WORK INSTRUCTIONS
Turn the lines of the entries below, from the line with "family: Curculionidae" to the line with "genus: Necrosyrtes", both included, into a numbered list with blank lines left out. Give only that list.

SOURCE DATA

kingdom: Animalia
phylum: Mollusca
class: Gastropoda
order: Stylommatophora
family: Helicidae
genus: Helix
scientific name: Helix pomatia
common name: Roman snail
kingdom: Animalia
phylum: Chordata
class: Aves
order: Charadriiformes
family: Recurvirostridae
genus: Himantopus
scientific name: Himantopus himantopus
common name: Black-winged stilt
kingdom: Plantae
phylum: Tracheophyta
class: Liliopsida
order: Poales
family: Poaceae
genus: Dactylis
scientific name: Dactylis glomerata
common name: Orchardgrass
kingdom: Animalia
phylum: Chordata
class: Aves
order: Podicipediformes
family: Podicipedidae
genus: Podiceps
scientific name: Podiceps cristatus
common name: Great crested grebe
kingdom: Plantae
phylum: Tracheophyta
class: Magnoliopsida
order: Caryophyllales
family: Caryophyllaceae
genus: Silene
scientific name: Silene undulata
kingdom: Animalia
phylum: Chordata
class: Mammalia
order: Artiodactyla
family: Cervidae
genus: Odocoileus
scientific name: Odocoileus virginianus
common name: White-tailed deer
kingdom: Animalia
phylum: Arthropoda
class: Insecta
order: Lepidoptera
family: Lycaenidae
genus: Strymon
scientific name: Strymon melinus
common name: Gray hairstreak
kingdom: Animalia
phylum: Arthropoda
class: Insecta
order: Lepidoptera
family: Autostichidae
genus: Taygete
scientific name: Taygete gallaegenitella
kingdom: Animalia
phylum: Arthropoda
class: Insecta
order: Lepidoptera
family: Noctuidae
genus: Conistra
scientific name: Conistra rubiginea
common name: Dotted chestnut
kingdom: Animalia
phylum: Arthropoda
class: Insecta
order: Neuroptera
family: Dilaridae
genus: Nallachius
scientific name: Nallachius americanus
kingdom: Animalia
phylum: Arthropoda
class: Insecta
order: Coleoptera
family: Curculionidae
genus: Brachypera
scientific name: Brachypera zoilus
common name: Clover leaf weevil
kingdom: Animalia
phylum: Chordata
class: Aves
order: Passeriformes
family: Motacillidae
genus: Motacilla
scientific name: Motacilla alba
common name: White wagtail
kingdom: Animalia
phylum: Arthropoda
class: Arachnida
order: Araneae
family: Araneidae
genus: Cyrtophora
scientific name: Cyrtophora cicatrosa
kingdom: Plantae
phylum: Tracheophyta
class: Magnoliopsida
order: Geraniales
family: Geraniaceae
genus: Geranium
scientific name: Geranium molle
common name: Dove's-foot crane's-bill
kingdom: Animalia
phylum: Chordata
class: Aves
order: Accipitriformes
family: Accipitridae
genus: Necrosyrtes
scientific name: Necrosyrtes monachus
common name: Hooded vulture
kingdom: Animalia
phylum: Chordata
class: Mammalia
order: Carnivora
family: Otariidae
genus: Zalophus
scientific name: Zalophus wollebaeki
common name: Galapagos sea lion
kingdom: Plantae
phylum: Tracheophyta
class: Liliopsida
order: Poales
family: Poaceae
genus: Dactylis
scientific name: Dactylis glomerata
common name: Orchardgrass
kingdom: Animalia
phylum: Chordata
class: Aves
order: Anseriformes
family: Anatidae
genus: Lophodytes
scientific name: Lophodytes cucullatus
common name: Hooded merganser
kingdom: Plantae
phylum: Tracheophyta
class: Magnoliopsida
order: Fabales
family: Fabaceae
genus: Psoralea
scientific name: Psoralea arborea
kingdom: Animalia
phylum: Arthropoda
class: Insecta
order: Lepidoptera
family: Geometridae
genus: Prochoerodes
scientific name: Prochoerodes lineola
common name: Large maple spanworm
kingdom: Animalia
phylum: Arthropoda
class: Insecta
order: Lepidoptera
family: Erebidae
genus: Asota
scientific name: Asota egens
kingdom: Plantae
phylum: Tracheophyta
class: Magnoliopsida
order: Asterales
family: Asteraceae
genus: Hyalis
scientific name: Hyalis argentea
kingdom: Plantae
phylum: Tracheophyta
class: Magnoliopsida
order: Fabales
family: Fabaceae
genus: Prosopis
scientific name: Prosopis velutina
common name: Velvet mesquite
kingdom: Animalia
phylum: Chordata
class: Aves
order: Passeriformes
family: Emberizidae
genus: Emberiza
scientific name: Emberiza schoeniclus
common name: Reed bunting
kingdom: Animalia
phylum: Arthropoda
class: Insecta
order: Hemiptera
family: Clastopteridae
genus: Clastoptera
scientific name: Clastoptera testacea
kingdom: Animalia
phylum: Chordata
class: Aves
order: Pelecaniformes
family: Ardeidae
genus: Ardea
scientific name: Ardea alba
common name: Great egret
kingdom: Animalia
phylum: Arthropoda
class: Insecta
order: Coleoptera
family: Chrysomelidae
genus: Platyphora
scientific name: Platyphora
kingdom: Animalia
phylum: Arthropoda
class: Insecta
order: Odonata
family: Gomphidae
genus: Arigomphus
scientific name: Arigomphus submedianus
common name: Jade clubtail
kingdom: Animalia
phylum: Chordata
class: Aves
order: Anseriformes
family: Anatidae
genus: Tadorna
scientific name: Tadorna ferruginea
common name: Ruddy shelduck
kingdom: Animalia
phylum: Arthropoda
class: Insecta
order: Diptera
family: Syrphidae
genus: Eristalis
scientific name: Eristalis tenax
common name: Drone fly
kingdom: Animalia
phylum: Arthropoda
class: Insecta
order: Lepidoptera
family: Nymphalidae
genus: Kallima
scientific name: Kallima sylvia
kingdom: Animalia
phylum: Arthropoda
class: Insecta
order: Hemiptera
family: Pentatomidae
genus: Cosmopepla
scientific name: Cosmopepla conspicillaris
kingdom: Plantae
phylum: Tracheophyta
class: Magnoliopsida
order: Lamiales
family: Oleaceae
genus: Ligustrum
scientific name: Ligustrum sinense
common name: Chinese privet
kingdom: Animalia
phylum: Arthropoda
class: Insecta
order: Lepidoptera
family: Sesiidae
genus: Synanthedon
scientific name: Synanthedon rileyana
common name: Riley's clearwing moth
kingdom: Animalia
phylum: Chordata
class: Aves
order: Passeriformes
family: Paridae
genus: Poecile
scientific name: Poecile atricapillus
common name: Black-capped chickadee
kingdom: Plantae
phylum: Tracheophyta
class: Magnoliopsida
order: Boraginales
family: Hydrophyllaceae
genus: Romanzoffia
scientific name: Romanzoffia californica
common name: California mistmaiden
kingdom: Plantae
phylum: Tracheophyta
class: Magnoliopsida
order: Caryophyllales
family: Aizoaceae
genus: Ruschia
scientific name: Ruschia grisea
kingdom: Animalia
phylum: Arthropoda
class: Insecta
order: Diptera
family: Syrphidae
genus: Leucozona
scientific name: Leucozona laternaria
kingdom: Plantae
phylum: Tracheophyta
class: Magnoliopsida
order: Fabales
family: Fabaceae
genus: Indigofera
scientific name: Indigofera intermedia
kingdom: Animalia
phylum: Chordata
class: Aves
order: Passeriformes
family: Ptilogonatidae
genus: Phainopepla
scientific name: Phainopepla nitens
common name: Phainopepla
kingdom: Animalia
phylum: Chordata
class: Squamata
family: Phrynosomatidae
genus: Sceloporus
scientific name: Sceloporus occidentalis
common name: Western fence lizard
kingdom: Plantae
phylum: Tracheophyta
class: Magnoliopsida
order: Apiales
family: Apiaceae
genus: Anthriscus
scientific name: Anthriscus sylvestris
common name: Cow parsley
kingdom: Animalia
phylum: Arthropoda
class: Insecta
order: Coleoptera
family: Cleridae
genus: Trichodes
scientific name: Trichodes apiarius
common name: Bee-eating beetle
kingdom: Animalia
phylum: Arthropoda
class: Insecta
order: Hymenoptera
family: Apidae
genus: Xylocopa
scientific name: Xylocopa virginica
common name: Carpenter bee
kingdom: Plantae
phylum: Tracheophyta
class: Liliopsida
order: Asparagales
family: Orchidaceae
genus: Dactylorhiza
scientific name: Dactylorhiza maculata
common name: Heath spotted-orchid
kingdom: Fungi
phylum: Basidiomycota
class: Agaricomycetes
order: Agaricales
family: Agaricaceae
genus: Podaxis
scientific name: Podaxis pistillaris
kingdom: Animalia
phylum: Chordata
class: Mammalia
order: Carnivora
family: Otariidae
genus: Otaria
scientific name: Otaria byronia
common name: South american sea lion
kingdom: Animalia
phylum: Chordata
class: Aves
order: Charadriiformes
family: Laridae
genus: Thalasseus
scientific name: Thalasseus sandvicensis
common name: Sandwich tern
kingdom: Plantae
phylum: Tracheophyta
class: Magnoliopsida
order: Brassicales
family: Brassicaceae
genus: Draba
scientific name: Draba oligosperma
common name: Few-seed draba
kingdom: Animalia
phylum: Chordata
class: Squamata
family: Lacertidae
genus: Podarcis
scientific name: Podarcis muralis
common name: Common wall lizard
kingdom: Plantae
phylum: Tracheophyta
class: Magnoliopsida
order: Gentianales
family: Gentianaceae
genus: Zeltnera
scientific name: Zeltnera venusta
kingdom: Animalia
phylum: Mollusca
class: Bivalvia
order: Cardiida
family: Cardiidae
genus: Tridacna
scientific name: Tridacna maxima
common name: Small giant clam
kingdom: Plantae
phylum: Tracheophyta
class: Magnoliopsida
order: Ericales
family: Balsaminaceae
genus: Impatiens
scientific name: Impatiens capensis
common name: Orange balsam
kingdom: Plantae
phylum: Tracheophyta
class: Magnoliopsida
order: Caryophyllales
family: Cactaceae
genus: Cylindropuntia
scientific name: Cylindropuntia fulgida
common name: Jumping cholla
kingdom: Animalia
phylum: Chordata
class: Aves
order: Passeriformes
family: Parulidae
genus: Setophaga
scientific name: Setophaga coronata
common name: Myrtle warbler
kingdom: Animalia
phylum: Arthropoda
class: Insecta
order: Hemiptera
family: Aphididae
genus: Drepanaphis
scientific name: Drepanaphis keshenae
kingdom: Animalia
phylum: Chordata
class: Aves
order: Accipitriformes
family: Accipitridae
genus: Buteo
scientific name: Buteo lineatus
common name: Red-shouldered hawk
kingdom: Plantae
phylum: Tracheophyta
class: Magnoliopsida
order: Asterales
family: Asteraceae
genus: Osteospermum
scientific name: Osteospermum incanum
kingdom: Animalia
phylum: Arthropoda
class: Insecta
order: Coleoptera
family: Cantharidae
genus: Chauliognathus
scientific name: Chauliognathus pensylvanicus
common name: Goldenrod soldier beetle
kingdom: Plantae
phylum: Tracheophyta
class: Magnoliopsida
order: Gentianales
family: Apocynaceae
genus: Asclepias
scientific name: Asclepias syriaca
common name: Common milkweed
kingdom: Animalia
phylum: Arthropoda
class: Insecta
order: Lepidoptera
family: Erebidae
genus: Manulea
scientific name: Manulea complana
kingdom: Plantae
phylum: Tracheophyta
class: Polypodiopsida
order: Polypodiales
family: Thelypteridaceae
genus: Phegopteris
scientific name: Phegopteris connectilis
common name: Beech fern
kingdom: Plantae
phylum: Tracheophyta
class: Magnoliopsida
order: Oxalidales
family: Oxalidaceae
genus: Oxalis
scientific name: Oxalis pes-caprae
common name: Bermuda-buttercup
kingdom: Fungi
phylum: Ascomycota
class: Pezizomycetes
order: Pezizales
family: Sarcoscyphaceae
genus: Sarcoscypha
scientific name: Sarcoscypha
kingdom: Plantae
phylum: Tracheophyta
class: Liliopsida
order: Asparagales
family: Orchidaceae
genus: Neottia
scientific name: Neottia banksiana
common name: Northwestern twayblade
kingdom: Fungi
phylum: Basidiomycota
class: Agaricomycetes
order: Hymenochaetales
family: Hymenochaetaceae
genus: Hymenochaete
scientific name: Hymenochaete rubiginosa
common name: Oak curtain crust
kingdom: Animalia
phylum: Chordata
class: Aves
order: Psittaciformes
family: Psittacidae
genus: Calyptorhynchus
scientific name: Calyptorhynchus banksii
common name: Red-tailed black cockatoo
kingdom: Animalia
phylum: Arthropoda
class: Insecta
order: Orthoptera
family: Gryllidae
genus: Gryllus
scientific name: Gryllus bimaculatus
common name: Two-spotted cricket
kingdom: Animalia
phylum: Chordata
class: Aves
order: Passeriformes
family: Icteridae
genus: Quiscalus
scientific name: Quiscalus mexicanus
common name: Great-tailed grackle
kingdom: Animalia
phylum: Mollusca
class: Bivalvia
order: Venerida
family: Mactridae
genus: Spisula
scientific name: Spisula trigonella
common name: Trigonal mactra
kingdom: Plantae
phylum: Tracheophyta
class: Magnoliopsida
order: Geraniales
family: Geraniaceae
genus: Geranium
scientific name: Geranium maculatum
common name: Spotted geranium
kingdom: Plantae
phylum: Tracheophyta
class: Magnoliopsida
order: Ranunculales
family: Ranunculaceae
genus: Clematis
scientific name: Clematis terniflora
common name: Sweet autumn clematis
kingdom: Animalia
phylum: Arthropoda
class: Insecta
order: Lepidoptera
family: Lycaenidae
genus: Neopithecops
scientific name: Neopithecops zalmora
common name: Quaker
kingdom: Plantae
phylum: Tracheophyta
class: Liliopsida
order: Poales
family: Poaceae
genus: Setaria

TASK RESPONSE
1. family: Curculionidae
2. genus: Brachypera
3. scientific name: Brachypera zoilus
4. common name: Clover leaf weevil
5. kingdom: Animalia
6. phylum: Chordata
7. class: Aves
8. order: Passeriformes
9. family: Motacillidae
10. genus: Motacilla
11. scientific name: Motacilla alba
12. common name: White wagtail
13. kingdom: Animalia
14. phylum: Arthropoda
15. class: Arachnida
16. order: Araneae
17. family: Araneidae
18. genus: Cyrtophora
19. scientific name: Cyrtophora cicatrosa
20. kingdom: Plantae
21. phylum: Tracheophyta
22. class: Magnoliopsida
23. order: Geraniales
24. family: Geraniaceae
25. genus: Geranium
26. scientific name: Geranium molle
27. common name: Dove's-foot crane's-bill
28. kingdom: Animalia
29. phylum: Chordata
30. class: Aves
31. order: Accipitriformes
32. family: Accipitridae
33. genus: Necrosyrtes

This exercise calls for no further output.